13 additive QTLs identified in this study could explain 30.0% of the KGW variation. Seven QTLs were previously identified in other primary populations, including qKGW1, qKGW3b, qKGW3c, qKGW5, qKGW6, qKGW9, and qKGW12b (Lu et al. 1997; Xing et al. 2002; Thomson et al. 2003; Ge et al. 2005). Eight digenetic interactions were detected and explained 14% of the variation. In detail, eight QTLs of additive effects were involved in six digenetic interactions. Of these, two pairs of QTLs interacted each other. The other four QTLs separately interacted with the locus that had no significant additive effect at the single-locus level. Two interactions occurred between two loci that had no significant additive effects at the single-locus level. Only in five QTLs were their additive effects not statistically affected by other genetic backgrounds. These results agreed with the previous findings that some epistatic QTLs did not have main effects at the single-locus level. In contrast, a large proportion of the main-effect QTLs were involved in the epistatic interactions (Li et al. 1997; Xing et al. 2002). This indicated epistasis played an important role in controlling KGW.
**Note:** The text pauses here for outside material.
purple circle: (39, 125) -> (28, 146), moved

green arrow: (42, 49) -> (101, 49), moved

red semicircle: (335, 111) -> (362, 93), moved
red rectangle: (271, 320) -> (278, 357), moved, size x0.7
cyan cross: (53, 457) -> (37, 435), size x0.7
The biologic nature of epistasis interaction detected statistically for KGW is unknown. Currently, the pathway involved in KGW expression is still unclear. Cloning and characterizing KGW QTLs would be helpful to understand the molecular mechanism underlying epistasis. Currently, only four QTLs for KGW have been cloned including GW2, GS3, GW5 (or qSW5) and GIF1. GW2 is located on chromosome 2 coded a RING-type E3 ubiqutin ligase (Song et al. 2007). GW5 (or qSW5) encoded a novel nuclear protein of 144 amino acids (Shomura et al. 2008; Weng et al. 2008). Both GW2 and GW5 negatively regulated grain weight and functioned in the pathway of ubiquitin–proteasome; they may work together to target degradation of certain substrates that promote cell division and grain growth as indicated by the interaction between GW2 and GW5 (or qSW5) that probably occurred. With the progress being made in metabolic studies, the biologic meaning of statistical epistasis may be gradually uncovered.
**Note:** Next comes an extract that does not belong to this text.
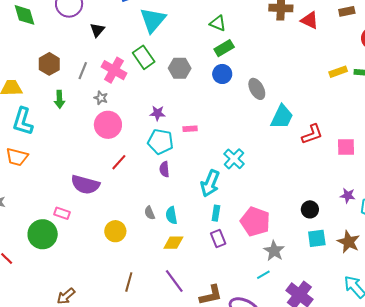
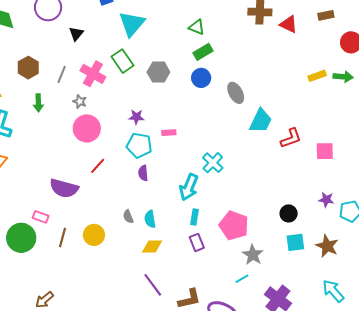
brown line: (129, 282) -> (62, 237), moved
Exploitation of transgression segregation in rice breeding

For complicated traits in rice, such as yield-related traits, seedling vigor, phosphorus deficiency tolerance, and so on, transgressive segregation is frequently present in populations of not only low generation (F2) but also high generation (RIL) derived from the cross between intra-subspecies (Li et al. 1995; Redona and Mackill 1996a; Ni et al. 1998; Xu et al. 1998; Matsubara et al. 2008), between inter-subspecies (Redona and Mackill 1996b; Xiao et al. 1996; Xue et al. 1997), or between cultivar and wild rice (Xiao et al. 1998; Brondani et al. 2002; Haq et al. 2008). More attention should be paid to exploit transgressive segregation in rice breeding. The positive transgression such as heterosis is being pursued in agricultural production. To get a high-yield or high-quality variety, usually multiple superior QTLs are pyramided into a planting variety by recombination and marker-assisted selection (Lande and Thompson 1990; Ribaut and Hoisington 1998; Xu and Crouch 2008). The complementary action of additive alleles is critical to this method. However, in this study, epistasis was another important factor for transgression. In addition, epistasis has been reported to play an important role not only in the genetic bases of heterosis (Yu et al. 1997), but also in hybrid breakdown (Yamamoto et al. 2007; Jiang et al. 2008). Epistasis should be considered when a breeding program is designed. For example, the expected KGW of plants pyramiding all detected positive QTLs was 27.7 g. If the plant also pyramids all positive interactions, its KGW rose to 30.9 g. Obviously, reasonable application of positive interactions could cause a considerable effect on a target trait.